▶ DOCUMENT SEGMENT:
◆ ◆ ◆ ◆

As a result, it is common to see many researchers with very heterogeneous backgrounds applying for a single academic vacancy (Fernandes et al., 2020). This is not only an administrative load in the evaluation processes of academic positions but also a frustrating exercise for applicants who are impelled to design specific research and teaching programs for their applications. An accurate description of the researcher's role is pivotal, and the contracting party (i.e., the university or research institute) needs to set specific requirements for the vacancy. Nevertheless, academic roles cover a wide range of activities, some of them common to every research institution, such as the production and dissemination of research outputs; attraction of funding; lecturing and supervision of students; and participation in outreach activities. Other requirements for academic roles also take into account the structure, flexibility, and idiosyncrasy of each institution. Even within the same institution, the requirements may vary depending on the current necessities or priorities, as well as the vacancy profile. Several suggestions have been recently outlining the requirements, needs, and priorities of the institution (Guimaraes et al., 2019), including fair comparison among candidates applying for a vacancy (Bradshaw et al., 2021). To our knowledge, none of them have been extensively implemented, though some institutions have developed procedures where they are considered, as is the case for the Résumé for Researchers by the Royal Society in the United Kingdom.

◆ ◆ ◆ ◆

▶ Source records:
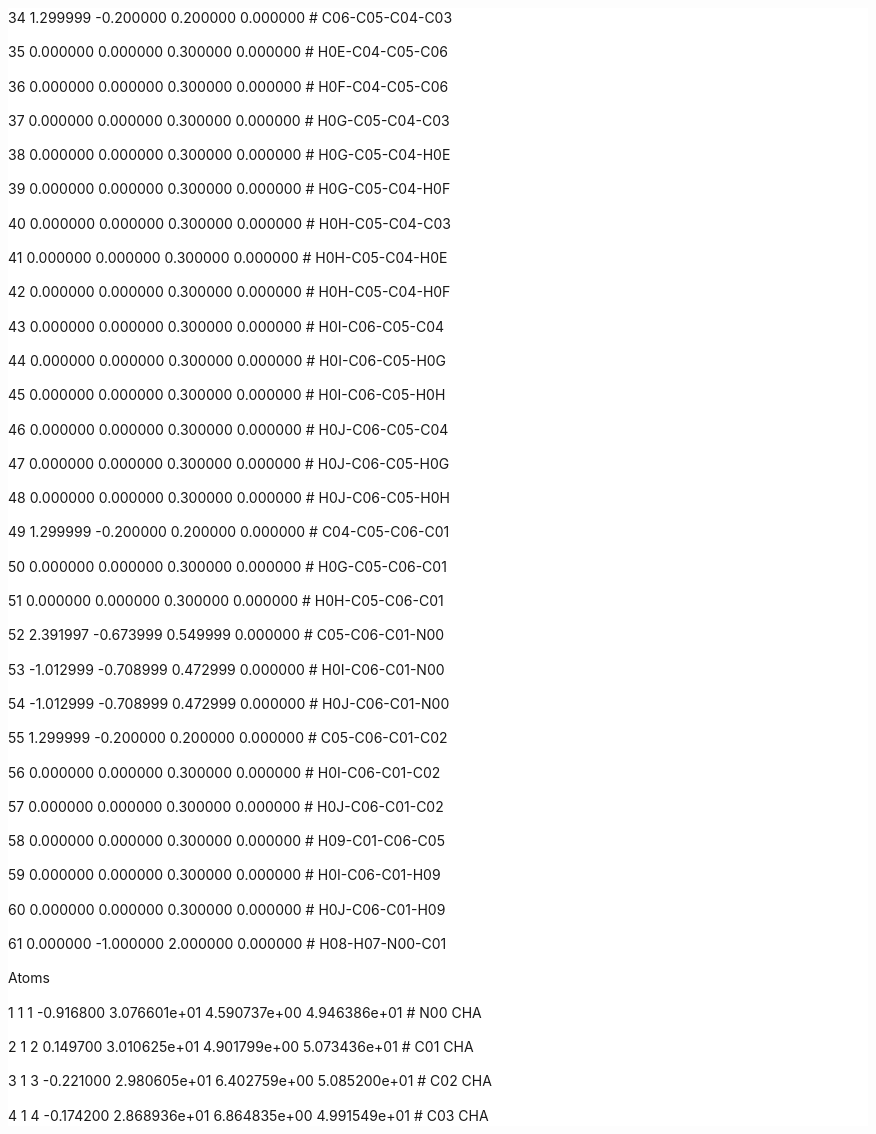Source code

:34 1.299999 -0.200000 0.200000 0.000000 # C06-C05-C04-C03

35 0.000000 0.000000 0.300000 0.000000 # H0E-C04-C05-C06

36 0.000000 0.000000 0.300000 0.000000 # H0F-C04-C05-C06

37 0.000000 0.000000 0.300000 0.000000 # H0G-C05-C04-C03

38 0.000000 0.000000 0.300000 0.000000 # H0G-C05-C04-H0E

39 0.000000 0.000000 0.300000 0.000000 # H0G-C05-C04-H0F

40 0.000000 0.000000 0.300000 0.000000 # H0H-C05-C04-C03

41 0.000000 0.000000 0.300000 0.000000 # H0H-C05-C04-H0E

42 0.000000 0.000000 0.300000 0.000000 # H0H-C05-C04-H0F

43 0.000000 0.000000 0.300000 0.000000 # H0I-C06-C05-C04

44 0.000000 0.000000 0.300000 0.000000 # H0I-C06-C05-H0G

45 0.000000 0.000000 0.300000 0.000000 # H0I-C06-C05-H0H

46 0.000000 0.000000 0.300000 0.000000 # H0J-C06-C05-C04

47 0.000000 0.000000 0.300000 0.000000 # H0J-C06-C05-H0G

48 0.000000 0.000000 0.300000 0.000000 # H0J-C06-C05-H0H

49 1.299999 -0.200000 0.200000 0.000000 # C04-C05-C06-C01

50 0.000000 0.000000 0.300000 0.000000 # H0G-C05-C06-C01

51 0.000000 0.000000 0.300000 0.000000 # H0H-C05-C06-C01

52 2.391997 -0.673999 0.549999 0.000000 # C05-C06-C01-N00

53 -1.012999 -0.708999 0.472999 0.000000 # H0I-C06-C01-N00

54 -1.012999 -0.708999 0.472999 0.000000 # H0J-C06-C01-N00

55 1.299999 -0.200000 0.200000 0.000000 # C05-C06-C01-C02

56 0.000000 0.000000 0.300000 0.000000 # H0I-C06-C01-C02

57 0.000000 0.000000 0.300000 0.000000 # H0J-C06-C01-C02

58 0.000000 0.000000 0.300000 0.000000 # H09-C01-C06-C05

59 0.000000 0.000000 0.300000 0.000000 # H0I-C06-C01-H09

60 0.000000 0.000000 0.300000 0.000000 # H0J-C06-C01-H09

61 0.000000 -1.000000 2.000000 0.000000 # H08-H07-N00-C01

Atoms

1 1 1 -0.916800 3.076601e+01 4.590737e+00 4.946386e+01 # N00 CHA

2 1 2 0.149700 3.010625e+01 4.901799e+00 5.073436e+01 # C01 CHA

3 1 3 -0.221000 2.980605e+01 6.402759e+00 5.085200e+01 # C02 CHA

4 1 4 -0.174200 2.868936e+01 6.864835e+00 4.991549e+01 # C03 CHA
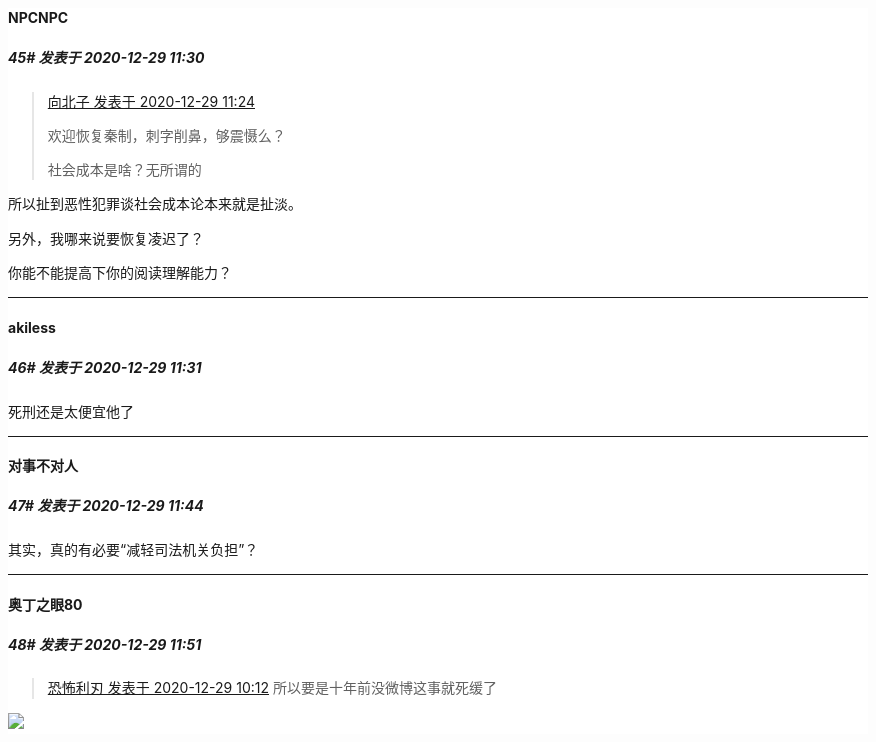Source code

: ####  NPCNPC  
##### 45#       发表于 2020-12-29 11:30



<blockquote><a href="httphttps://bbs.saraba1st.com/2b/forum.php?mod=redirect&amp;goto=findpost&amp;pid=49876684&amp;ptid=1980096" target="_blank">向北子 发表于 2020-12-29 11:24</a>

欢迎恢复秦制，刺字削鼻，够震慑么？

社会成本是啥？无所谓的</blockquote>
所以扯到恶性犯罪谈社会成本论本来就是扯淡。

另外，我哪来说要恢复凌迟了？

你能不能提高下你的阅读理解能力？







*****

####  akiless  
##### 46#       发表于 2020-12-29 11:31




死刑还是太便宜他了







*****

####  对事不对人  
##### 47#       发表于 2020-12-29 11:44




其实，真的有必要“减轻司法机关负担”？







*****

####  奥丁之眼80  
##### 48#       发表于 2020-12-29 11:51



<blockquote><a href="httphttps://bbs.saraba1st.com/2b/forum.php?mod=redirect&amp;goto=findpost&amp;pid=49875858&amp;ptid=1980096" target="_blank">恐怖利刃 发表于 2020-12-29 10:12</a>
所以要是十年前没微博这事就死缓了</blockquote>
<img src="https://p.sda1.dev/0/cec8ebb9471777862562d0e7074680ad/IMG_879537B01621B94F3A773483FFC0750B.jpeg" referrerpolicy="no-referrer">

◆ ◆ ◆ ◆

▶ WHAT YOU HAVE TO DO: Decide whether each of the following statements agrees with the passage on academic vacancies, answering yes or no and quoting the words of the passage that settle it. (a) The Résumé for Researchers was developed by the Royal Society in the United Kingdom. (b) Within a single institution, the requirements for a vacancy stay the same. (c) Lecturing and supervision of students is named among the activities common to every research institution.

▶ TASK ANSWER:
(a) Yes: "as is the case for the Résumé for Researchers by the Royal Society in the United Kingdom"
(b) No: "Even within the same institution, the requirements may vary depending on the current necessities or priorities, as well as the vacancy profile."
(c) Yes: "some of them common to every research institution, such as the production and dissemination of research outputs; attraction of funding; lecturing and supervision of students"